Can you move the shifter out of park easily - repeatedly - with your foot on the brake?
2) Can you confirm that the starter solenoid is definitely clicking in when you try to start? You might need someone under there listening while you try to crank. Should be a loud thunk - hard to miss. If so, then the starter permissions are all working.
3) Put your ear down near the roof switch, and with the ignition on, listen for the click when you push the brake. This will tell you that the lockout solenoid in the shifter is working. It's pretty reliable so it's probably working.
4) If you've got the click then the lockout pawl in the shifter is broken. Don't even think about the replacement plastic pawls - they're rubbish. Buy one of the nice milled-aluminium pawls on eBay - set and forget.
5) Search for the emergency shifter release technique (it involves a hammer and block of wood). Or you can cut the shifter lever and weld it up later - that is what I would do. You have to get it out of park to remove the console trim.
OK, well time to update and………. We have it started! However absolutely no idea how!!!!
My local Mercedes specialist came on a home visit with his Xentry to investigate. Initially the Consumer Battery was really low, we’re talking 6 volts and seeing as it’s brand new that was surprising. After boosting the battery he got his Xentry to connect and read codes which were confirming loss of communication between gear selector and ignition key. He was thinking selector module or maybe ignition key barrel.
Suddenly after 10 mins and lots of key turning the car suddenly worked and started immediately on key turn. We have no idea why. Car has repeatedly been stopped and started since and it’s been fine since.
The consumer battery though is now on a trickle charger but still showing heavily depleted. I can only guess that the problem was caused by an extremely low voltage and once I get the Consumer Battery correctly charged, we should be all good.
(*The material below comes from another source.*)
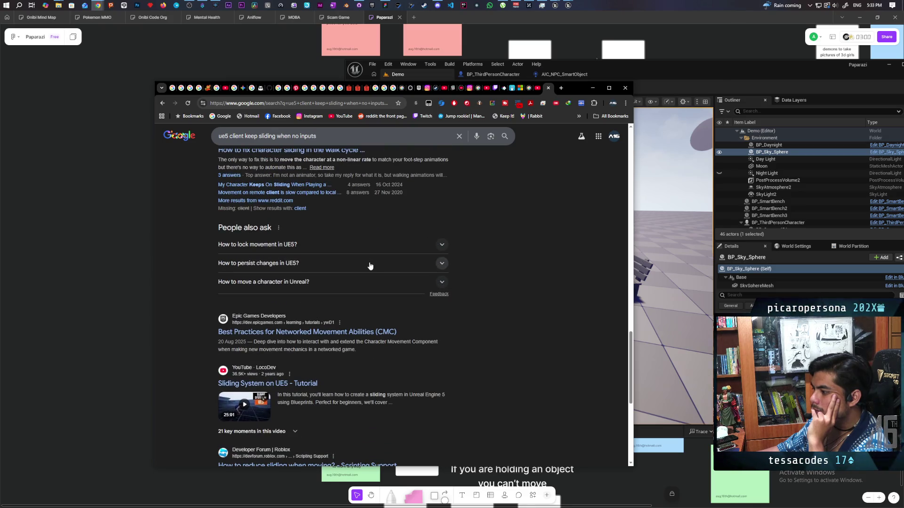
{"action": "scroll", "coordinate": [370, 266], "scroll_direction": "down", "scroll_amount": 2}
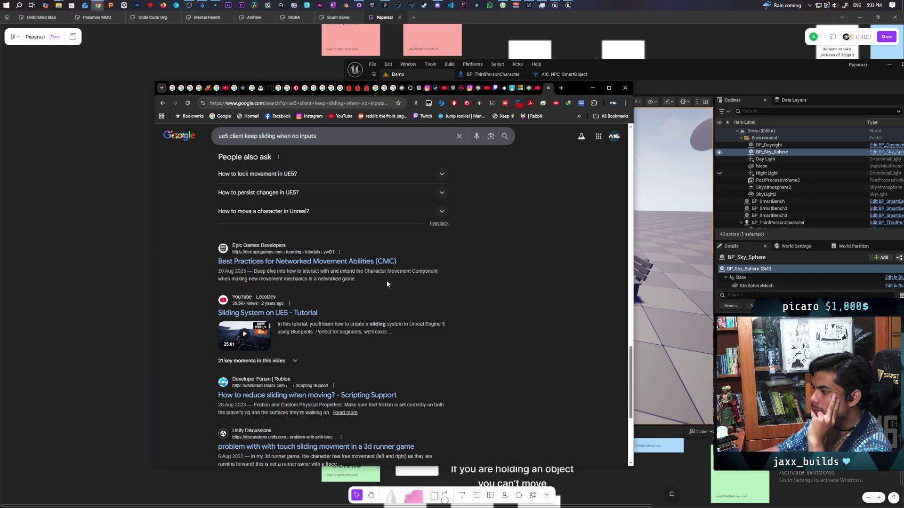
{"action": "scroll", "coordinate": [387, 284], "scroll_direction": "down", "scroll_amount": 2}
A big thank you to all who supported and posted ideas and suggestions
It sounds like you may have an issue with the battery system. The EIS should get sufficient power from the starter battery to enable the electronics and start the car. There is a 5A fuse on the junction box next to the battery module. It is what provides emergency power when the consumer battery is dead. Was your dash coming to life when you inserted the key?
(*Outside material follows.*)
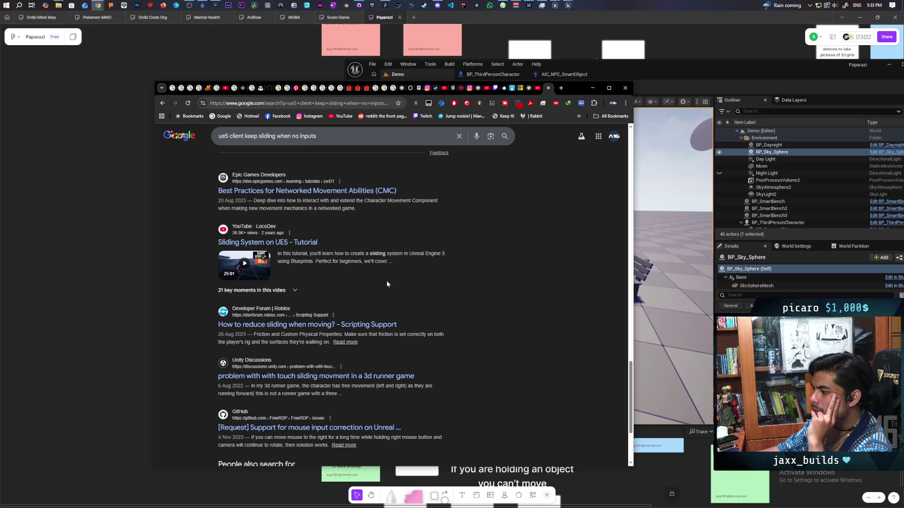
{"action": "left_click", "coordinate": [633, 72]}
{"action": "left_click", "coordinate": [574, 78]}
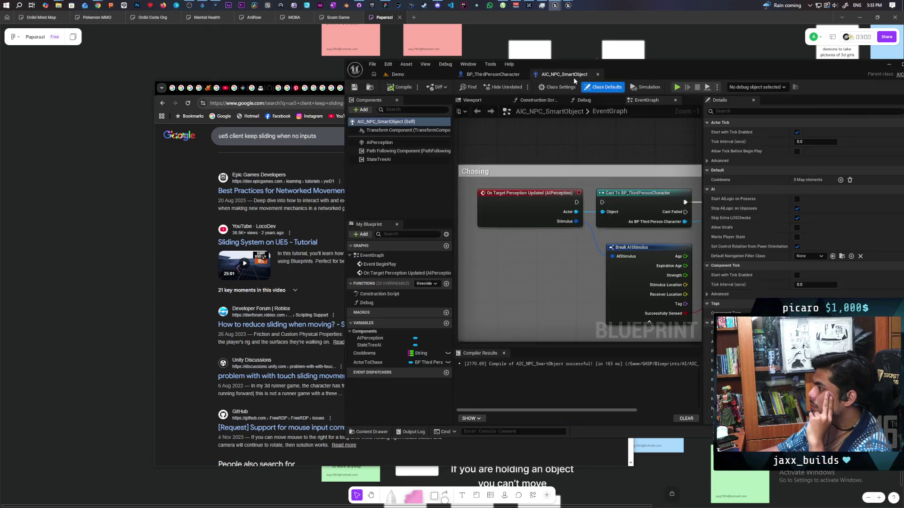
Step: Bring up the BP_ThirdPersonCharacter EventGraph and center the MC_Update Capsule event in view
{"action": "scroll", "coordinate": [572, 141], "scroll_direction": "down", "scroll_amount": 3}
Also, note that trickle chargers will often not charge a very low battery, so that could be why it is not back up to fully charged.
Initially the dash was coming to life but then dying after about 10 seconds. The Starter Battery is almost brand new so following your thoughts, I’ll check the integrity of the 5 amp fuse you suggest. Your thoughts lead me to conclude that even with a very low consumer battery the car should still have pulled power from the Starter Battery, on an emergency basis?
Yes, it should start even with a totally dead consumer battery. A couple of clarifications and other things to check. The fuse I was talking about is actually a 7.5A fuse. It provides emergency power to the EIS, ECM, and SCM, but I'm not sure if it is necessary to wake up the car. You should also check F52f1 and K57. K57 is mounted right next to the BNS and is what actually connects the two batteries for emergency operation when the consumer battery is too low. F52f1 is a 100A fuse in the wire that connects the starter battery to the BNS (the power feed for emergency operation). If either of these two components is not working, you have no emergency power function and a well charged consumer battery would be required to start the car and both are fairly common issues.